Xilinx, Inc. (NASDAQ: XLNX) is making its shareholders fell as though they bought Cry-Linx rather than Xilinx this evening. Investors need to know that there may be much more to the story than what the company has so far communicated.
Xilinx just gave some updated guidance to its December quarter and by the sound of this all you probably figured out that it was lower. The company said that the quarterly sales are now expected to be down in a range of 7% to 9% sequentially, even worse than the prior guidance for a decline of “flat to down 4% sequentially.” It did maintain gross margin guidance of roughly 65%.
The reasoning behind this is also going to drive away many supporters because of the comments, and some may question the credibility of the claims. Xilinx noted, “The decreased sales guidance is primarily related to weaker than anticipated sales to a few large communications customers, specifically in the wireless segment.”
Isn’t the wireless segment supposed to be the growth segment right now? There is a chance that this is a blip, but a cynic would say that wireless customers are going elsewhere other than Xilinx. The claim from Xilinx is that it “expects sales growth to return to the communications segment in the March quarter based on current backlog and forecasts from its large customers.” This is a story that may be a story alright.

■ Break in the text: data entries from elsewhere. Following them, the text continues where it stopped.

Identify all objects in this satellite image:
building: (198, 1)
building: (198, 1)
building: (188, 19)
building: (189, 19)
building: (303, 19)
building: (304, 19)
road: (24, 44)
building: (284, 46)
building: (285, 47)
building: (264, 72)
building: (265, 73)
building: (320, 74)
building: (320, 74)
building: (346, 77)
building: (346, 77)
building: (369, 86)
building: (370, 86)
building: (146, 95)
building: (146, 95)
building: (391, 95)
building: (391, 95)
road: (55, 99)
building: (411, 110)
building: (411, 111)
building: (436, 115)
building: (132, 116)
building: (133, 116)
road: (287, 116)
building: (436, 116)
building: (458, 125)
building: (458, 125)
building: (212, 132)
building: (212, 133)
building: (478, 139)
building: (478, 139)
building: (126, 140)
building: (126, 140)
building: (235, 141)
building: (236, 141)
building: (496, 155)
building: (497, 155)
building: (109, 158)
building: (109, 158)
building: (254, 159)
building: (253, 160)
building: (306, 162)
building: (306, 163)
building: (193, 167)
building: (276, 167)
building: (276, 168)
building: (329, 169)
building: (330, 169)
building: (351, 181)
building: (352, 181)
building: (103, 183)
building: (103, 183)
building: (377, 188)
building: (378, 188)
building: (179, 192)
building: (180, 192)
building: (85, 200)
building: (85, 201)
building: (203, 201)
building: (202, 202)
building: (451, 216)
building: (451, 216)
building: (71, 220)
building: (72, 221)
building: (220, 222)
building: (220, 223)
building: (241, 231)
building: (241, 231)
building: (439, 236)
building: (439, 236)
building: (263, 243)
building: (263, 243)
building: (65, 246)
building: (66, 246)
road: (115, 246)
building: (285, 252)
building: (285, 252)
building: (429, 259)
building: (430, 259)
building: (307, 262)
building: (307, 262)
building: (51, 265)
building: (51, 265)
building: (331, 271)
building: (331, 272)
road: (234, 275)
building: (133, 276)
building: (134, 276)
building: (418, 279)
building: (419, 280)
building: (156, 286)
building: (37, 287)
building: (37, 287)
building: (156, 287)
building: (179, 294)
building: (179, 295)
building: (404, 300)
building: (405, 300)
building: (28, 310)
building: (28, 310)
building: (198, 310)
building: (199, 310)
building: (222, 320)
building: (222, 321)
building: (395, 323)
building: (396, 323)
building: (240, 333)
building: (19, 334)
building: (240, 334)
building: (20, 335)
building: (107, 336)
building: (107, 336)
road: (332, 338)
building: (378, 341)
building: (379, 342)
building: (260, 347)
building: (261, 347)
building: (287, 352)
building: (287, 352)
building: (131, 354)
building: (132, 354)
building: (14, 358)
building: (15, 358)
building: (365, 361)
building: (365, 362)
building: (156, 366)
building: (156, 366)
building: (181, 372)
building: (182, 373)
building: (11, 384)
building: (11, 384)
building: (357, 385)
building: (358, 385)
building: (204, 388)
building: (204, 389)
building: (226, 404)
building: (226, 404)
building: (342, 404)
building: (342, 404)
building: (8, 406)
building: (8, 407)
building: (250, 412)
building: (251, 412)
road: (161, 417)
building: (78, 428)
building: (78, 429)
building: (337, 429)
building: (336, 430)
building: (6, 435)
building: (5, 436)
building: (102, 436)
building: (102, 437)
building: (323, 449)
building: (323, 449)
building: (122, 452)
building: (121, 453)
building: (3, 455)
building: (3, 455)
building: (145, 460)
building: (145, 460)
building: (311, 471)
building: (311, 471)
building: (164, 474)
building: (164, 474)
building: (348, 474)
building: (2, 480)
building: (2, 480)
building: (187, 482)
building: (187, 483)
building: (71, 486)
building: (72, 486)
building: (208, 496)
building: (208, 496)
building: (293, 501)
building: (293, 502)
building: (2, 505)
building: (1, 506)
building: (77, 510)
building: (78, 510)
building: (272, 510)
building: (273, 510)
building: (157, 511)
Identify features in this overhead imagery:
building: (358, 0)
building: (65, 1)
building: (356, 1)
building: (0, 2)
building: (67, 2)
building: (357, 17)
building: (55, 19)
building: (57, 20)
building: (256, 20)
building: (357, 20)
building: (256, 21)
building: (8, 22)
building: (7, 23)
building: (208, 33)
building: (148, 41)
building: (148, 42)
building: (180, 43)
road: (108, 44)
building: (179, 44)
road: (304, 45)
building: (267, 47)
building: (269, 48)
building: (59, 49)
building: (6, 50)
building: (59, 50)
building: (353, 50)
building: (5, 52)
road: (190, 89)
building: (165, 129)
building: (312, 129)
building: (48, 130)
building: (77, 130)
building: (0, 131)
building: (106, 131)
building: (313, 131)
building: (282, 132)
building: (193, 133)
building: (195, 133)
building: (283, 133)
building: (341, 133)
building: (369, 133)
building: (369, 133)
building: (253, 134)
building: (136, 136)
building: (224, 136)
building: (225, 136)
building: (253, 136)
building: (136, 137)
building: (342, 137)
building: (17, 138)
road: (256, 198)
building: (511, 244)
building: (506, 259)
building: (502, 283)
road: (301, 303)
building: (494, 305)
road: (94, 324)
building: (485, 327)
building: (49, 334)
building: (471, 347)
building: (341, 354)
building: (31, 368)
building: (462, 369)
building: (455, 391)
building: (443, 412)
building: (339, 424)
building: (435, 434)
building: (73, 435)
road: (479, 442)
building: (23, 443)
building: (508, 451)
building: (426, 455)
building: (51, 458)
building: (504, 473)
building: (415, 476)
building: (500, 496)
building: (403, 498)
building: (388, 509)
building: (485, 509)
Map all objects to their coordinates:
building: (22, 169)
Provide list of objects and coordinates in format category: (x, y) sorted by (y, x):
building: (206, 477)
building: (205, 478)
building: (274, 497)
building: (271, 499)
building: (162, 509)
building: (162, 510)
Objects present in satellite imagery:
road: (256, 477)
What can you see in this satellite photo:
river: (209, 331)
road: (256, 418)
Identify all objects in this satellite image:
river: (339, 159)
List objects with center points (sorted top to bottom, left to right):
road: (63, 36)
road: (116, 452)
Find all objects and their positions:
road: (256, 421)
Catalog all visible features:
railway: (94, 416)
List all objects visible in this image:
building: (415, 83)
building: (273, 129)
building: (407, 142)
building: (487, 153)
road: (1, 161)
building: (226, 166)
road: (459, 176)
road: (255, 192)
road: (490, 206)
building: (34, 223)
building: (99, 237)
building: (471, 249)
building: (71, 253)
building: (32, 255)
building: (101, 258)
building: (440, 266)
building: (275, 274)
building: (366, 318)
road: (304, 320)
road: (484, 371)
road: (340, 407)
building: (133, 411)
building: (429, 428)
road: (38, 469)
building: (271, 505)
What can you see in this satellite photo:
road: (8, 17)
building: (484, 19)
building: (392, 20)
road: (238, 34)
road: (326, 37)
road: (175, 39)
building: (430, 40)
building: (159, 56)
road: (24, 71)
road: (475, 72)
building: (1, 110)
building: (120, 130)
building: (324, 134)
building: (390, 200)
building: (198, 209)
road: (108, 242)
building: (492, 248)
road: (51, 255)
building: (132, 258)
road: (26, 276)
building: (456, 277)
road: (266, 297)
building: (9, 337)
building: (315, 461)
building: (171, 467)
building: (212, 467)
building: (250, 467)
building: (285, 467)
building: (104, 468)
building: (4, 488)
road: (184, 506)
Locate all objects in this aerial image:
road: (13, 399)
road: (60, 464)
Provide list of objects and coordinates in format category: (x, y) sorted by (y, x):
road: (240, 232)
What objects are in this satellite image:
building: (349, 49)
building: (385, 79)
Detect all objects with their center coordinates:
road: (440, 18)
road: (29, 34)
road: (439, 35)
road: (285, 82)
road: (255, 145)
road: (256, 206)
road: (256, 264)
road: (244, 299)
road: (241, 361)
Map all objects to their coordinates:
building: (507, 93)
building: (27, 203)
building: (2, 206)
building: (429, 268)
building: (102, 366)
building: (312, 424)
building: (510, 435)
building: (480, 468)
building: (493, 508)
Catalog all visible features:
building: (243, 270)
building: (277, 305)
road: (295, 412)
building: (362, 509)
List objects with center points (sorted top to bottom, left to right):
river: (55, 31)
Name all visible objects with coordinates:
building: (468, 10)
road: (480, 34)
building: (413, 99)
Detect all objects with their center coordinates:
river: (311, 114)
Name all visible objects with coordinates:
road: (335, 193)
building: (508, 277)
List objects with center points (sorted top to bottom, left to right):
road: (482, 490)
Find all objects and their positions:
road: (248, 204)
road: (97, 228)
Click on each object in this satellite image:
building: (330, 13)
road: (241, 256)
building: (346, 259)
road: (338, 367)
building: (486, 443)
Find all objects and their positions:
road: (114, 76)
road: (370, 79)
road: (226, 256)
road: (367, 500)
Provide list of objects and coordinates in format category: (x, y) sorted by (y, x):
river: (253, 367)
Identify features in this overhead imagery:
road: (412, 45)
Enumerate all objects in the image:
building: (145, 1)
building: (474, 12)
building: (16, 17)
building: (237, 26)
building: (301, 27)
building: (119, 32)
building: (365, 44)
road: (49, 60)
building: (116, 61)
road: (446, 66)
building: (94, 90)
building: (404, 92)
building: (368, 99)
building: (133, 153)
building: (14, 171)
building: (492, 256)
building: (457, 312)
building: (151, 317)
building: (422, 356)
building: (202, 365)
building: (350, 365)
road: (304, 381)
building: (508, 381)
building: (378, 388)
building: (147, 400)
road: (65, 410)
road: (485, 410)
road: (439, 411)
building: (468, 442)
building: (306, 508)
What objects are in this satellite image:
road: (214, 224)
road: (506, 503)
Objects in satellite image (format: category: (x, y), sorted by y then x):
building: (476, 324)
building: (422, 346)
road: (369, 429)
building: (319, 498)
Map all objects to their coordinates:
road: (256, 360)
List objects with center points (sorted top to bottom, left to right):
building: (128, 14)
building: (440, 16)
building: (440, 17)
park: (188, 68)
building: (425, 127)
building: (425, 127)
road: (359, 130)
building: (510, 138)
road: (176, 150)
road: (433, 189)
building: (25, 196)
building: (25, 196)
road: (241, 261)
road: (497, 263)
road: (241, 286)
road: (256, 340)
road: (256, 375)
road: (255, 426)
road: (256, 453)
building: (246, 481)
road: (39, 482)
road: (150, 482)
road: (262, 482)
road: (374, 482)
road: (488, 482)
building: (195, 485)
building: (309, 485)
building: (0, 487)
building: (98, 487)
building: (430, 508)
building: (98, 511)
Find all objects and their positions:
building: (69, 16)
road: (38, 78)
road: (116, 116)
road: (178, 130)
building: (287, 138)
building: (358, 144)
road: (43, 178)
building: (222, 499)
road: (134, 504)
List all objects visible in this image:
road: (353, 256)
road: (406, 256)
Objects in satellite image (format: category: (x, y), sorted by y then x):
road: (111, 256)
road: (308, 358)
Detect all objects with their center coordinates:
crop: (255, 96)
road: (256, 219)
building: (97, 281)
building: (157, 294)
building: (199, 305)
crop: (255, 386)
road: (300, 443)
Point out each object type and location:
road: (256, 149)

Xilinx shares closed up 1% at $28.39, but shares are down about 5.4% at $28.39 in the after-hours trading session. Its 52-week trading range is $22.75 to $29.40.
Altera Corp. (NASDAQ: ALTR) is often considered “the other Xilinx” by investors although Altera’s market cap is $11.2 billion versus $7.36 billion for Xilinx. Altera closed down 0.5% at $35.81 versus a 52-week range of $20.89 to $38.14 and its shares are down 3.3% at $34.64 in the after-hours.
We took a look through the Xilinx 10-K and the company had noted, “We expect increased competition from our primary PLD competitors, Altera Corporation, Lattice Semiconductor, and Actel Corporation from the ASIC market.
Investors should also know the following from its 10-K: “Avnet, Inc. (NYSE: AVT) distributes the substantial majority of our products worldwide. No end customer accounted for more than 10% of our net revenues in fiscal 2010, 2009 or 2008. As of April 3, 2010 and March 28, 2009, Avnet accounted for 83% and 81% of the Company’s total accounts receivable, respectively. Resale of product through Avnet accounted for 49%, 55% and 61% of the Company’s worldwide net revenues in fiscal 2010, 2009 and 2008, respectively.”
We are not going to jump the gun here on deciding exactly which component of the wireless customers are pushing orders back because Xilinx is involved in many aspects of communication. Carriers are always trying to push out cap-ex spending when they can and sometimes even when they should not. Still, either this is a sign of broader problems or the company is losing business and not communicating that properly. Either scenario is bad for investors.
Interestingly enough, Lattice Semiconductor Corporation (NASDAQ: LSCC) closed up 3% at $5.93 and its last seen print was up 1% at $5.99. Actel was recently acquired by Microsemi Corporation (NASDAQ: MSCC). Microsemi closed up 1.8% at $23.75 and is indicated as unchanged in the after-hours session.